I hope you had a better week, this one just ending, than some have been, and that you were able to bask in the light of God’s view of yourself, because of understanding, more fully, how He views you. What we considered last week is very important- that your relationship with Jesus has a tremendous impact on the relationship you have with yourself.

We’re told something significant in Romans 12.3- we’re told there that we’re not to think of ourselves more highly than we ought to think, but to think seriously/soberly, as God gives each of us faith. This is very significant. When you think you’re junk, you’re thinking differently about yourself than God wants. If you think you’re ‘God’s gift to humanity’ and are "strutting your stuff" because of that, then you’re thinking inaccurately and incorrectly, too. So, it’s vital for us to think as God thinks, and to realize that God sees Jesus in you, and that is what he focuses on. Part of thinking properly about ourselves IS understanding what we considered last week. You are an incredibly valuable member of God’s eternal family, and you need to know that. It is a false humility to be thinking about you as being nothing, or as being too much. Without question, it CAN be heady stuff to realize how it is that God sees you. You ARE special- no question- but you’re just every bit as special as God wants you to be, AND you’re just every bit as special as each other individual around you and on God’s green earth! This is important to understand. All of God’s children are very special. IF you understand how God sees you, what is the next step?

What you need to do: According to the devotional, what does Romans 12.3 tell us not to do? Please answer in one sentence.

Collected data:
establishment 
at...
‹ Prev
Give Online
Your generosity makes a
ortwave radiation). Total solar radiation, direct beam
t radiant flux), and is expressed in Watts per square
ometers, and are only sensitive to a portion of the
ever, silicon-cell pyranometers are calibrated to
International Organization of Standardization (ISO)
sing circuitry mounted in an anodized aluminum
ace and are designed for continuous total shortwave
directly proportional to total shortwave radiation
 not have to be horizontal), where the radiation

Exercise response: Romans 12.3 tells us not to think of ourselves more highly than we ought to think.